さらに、私たちが税金で運営される公的な仕事をしている以上、子どもたちは「権利として社会的養護を受けている」のであり、大人側の都合でルールを押し付けることは筋が違うと述べています。施設は子どものためにあるのであって、「子どものために施設がある」という発想の転換が必要だと強調されました。

支援の格差をなくすために:自己決定と非審判的態度
ゆきのさんからは、措置延長の条件に「両親からの金銭的援助が見込めるなら措置延長はできない」といった施設独自の条件があることへの疑問も呈されました。 早川さんは、このような施設独自のルールや条件設定の背景には、児童養護施設の成り立ちが、法律ができる前の「個人の善意」による保護活動から始まった経緯があり、そのため「うちにはうちのやり方がある」という風潮が強いと分析されています。しかし早川さんは、私たちは税金で運営する公的な仕事をしている以上、「根拠のないことをやってはいけない」と主張。憲法や国連の権利条約、児童福祉法といった法律に基づき、子どもたちの「権利」を最大限に生かすべきだと述べられました。
また、早川さんは、ケースワークの基本原則である「自己決定の原則」と「非審判的態度」が重要であると語ります。しかし、現実には会議で本人の意思を問わずに措置延長の可否が決められ、成績優秀な子は支援が継続されるが、そうでない子は「働きなさい」と区別されるなど、子どもを「ふるいにかける」ような風潮があると指摘。
「子供の家」では、このような判断を会議で行わず、「高校卒業後も最長20歳までの措置延長、および20歳を超えた入所支援の継続を積極的に活用する」という方針を明確に掲げ、入所段階から子どもたちに伝え、「全員に対して同じように応援する」ことを標準としています。このような「ノーマルな基本に沿ったソーシャルワーク」を実践する施設が少ない現状に、早川さんは課題意識を持っていらっしゃいます。
中高生へのメッセージ:諦めずに声を上げよう
最後に早川さんは、今まさに社会的養護の施設で生活する中高生に向けて、力強いメッセージを送られました。

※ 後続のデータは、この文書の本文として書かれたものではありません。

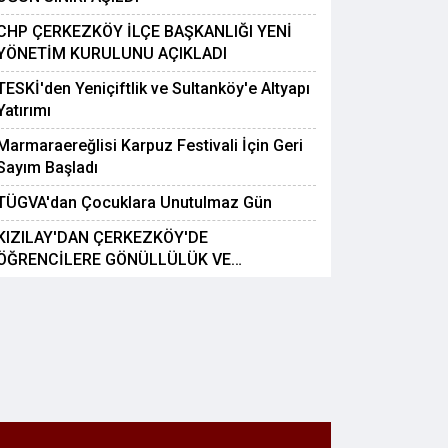
CHP ÇERKEZKÖY İLÇE BAŞKANLIĞI YENİ
YÖNETİM KURULUNU AÇIKLADI
TESKİ'den Yeniçiftlik ve Sultanköy'e Altyapı
Yatırımı
Marmaraereğlisi Karpuz Festivali İçin Geri
Sayım Başladı
TÜGVA'dan Çocuklara Unutulmaz Gün
KIZILAY'DAN ÇERKEZKÖY'DE
ÖĞRENCİLERE GÖNÜLLÜLÜK VE
DAYANIŞMA ETKİNLİĞİ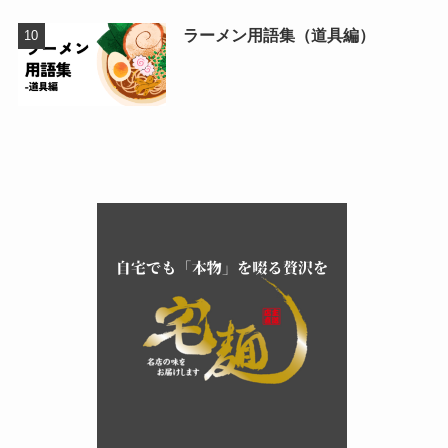
ラーメン用語集（道具編）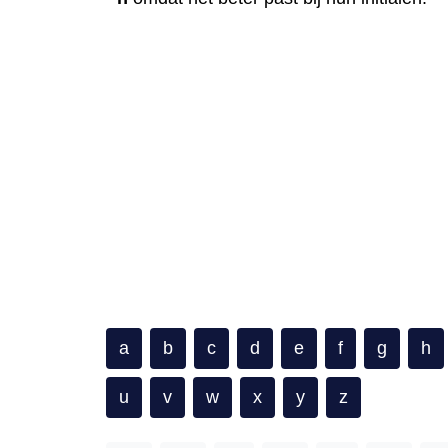
a
b
c
d
e
f
g
h
u
v
w
x
y
z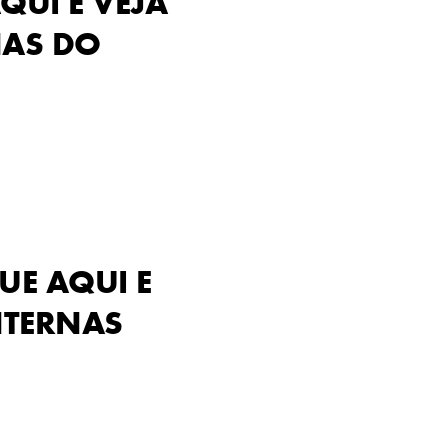
AQUI E VEJA
NAS DO
UE AQUI E
NTERNAS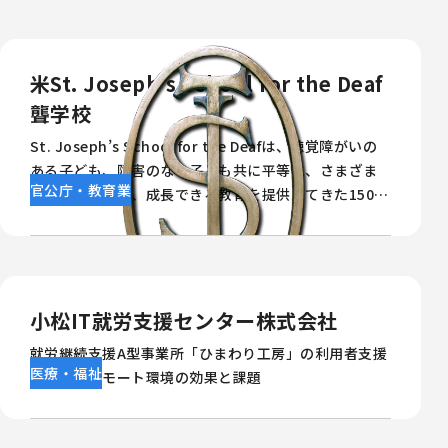
米St. Josephʼs School for the Deaf
聾学校
St. Joseph’s School for the Deafは、聴覚障がいの
ある子ども、障害のない子ども共に平等に、さまざま
官公庁・教育業
な目標に挑戦し、成長できる教育を提供してきた150年
以上もの長い歴史を誇るニューヨーク州ブロンクスに
ある聾学校です。Splashtop Enterpriseを導入し、わ
ずか2名のITサポートで300台以上の遠隔デバイスのリ
モートサポートや学校内の防犯カメラへのモニタリン
グを可能にしました。
小松IT就労支援センター株式会社
就労継続支援A型事業所「ひまわり工房」の利用者支援
医療・福祉
におけるリモート環境の効果と課題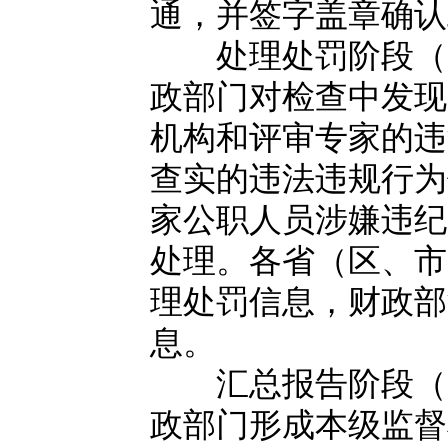
通，并签字盖章确认
处理处罚阶段（11
政部门对检查中发现
机构和评审专家的违
查实的违法违规行为
家公职人员涉嫌违纪
处理。各省（区、市
理处罚信息，财政部
息。
汇总报告阶段（12
政部门形成本级监督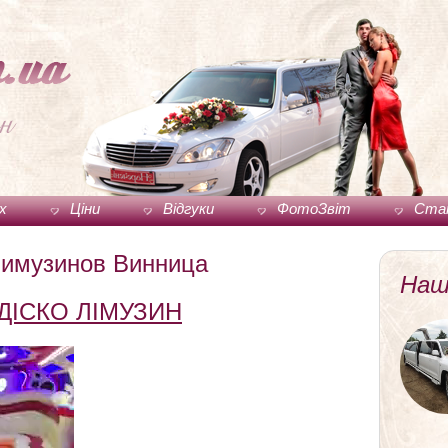
ux
Ціни
Відгуки
ФотоЗвіт
Ста
лимузинов Винница
Наш
ДІСКО ЛІМУЗИН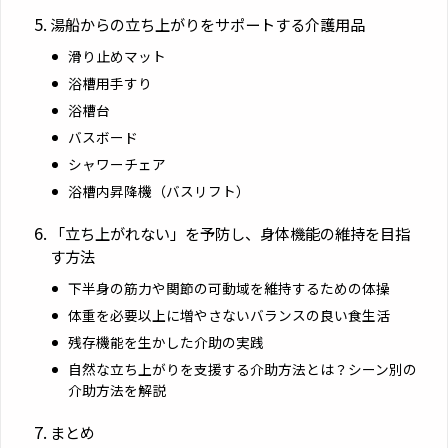
湯船からの立ち上がりをサポートする介護用品
滑り止めマット
浴槽用手すり
浴槽台
バスボード
シャワーチェア
浴槽内昇降機（バスリフト）
「立ち上がれない」を予防し、身体機能の維持を目指
す方法
下半身の筋力や関節の可動域を維持するための体操
体重を必要以上に増やさないバランスの良い食生活
残存機能を生かした介助の実践
自然な立ち上がりを支援する介助方法とは？シーン別の
介助方法を解説
まとめ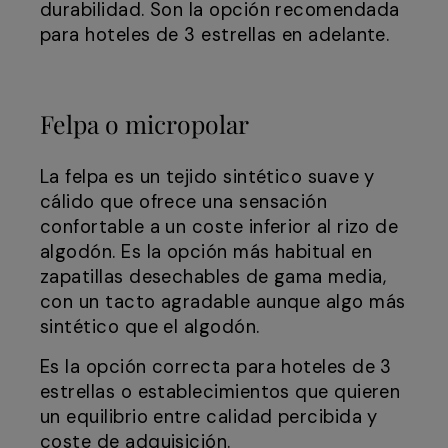
durabilidad. Son la opción recomendada
para hoteles de 3 estrellas en adelante.
Felpa o micropolar
La felpa es un tejido sintético suave y
cálido que ofrece una sensación
confortable a un coste inferior al rizo de
algodón. Es la opción más habitual en
zapatillas desechables de gama media,
con un tacto agradable aunque algo más
sintético que el algodón.
Es la opción correcta para hoteles de 3
estrellas o establecimientos que quieren
un equilibrio entre calidad percibida y
coste de adquisición.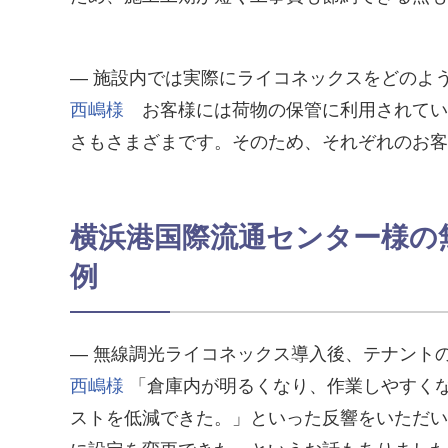
― 施設内では実際にライコネックスをどのよ
西嶋様
お客様には荷物の保管に利用されてい
さもさまざまです。そのため、それぞれのお客
横浜港国際流通センター様の無線
例
― 無線調光ライコネックス導入後、テナント
西嶋様
「倉庫内が明るくなり、作業しやすく
ストを低減できた。」といった反響をいただい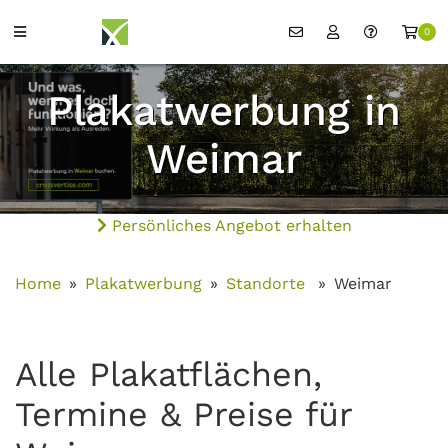
0
Plakatwerbung in
Weimar
Persönliches Angebot erhalten
Home
Plakatwerbung
Standorte
Weimar
Alle Plakatflächen,
Termine & Preise für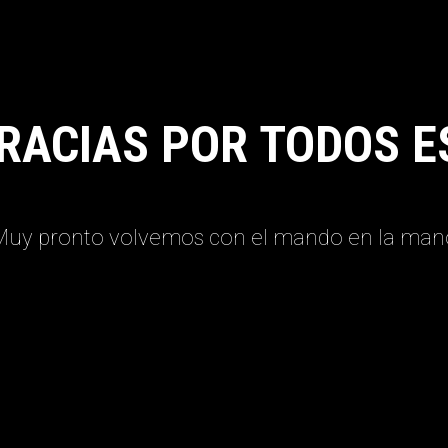
RACIAS POR TODOS E
Muy pronto volvemos con el mando en la man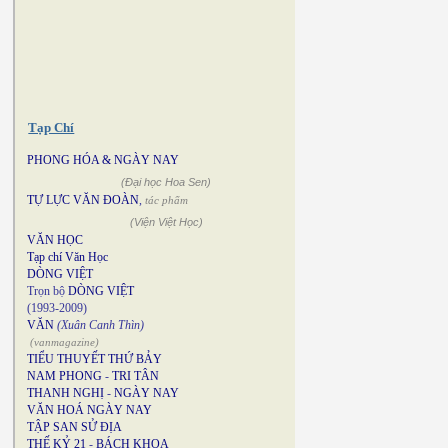
Tạp Chí
PHONG HÓA & NGÀY NAY
(Đại học Hoa Sen)
TỰ LỰC VĂN ĐOÀN
,
tác phẩm
(Viện Việt Học)
VĂN HỌC
Tạp chí Văn Học
DÒNG VIỆT
Trọn bộ
DÒNG VIỆT
(1993-2009)
VĂN
(Xuân Canh Thìn)
(vanmagazine)
TIỂU THUYẾT THỨ BẢY
NAM PHONG
-
TRI TÂN
THANH NGHỊ
-
NGÀY NAY
VĂN HOÁ NGÀY NAY
TẬP SAN SỬ ĐỊA
THẾ KỶ 21
-
BÁCH KHOA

「もしかしたら不自由な状況や厳しい環境に置かれているかもしれないが、それはあなたのせいではない。社会問題があるのはあなたに問題があるのではなく、社会の側の課題だからです。だから、とにかく声を上げてほしい。もし身近な人に聞いてもらえなかったら、児童相談所の職員やピアサポートのグループ、アフターケア相談所など、誰かしら聞いてくれる人はいるはずです。声を出すことを諦めないでください」。
また、支援者側にも、「子ども一人ひとりがかわいそうだから支援する」のではなく、「これは社会問題であり、社会的な不平等をどう絶つかという重要な仕事である」という意識を持ってほしいと訴えました。社会的養護の問題は「世代間で連鎖している」ものであり、支援者の最大の使命は、「目の前の子でその世代間連鎖を止めること」であると強調されています。
今回のラジオでは、措置延長という制度の可能性と、それが浸透しない理由、そしてそれらを乗り越えるための実践的な解決策が、早川さんの熱い思いと「子供の家」での具体的な取り組みを交えて配信しています。お読みくださった皆さんに、措置延長の課題について考えるきっかけとしていただければ幸いです。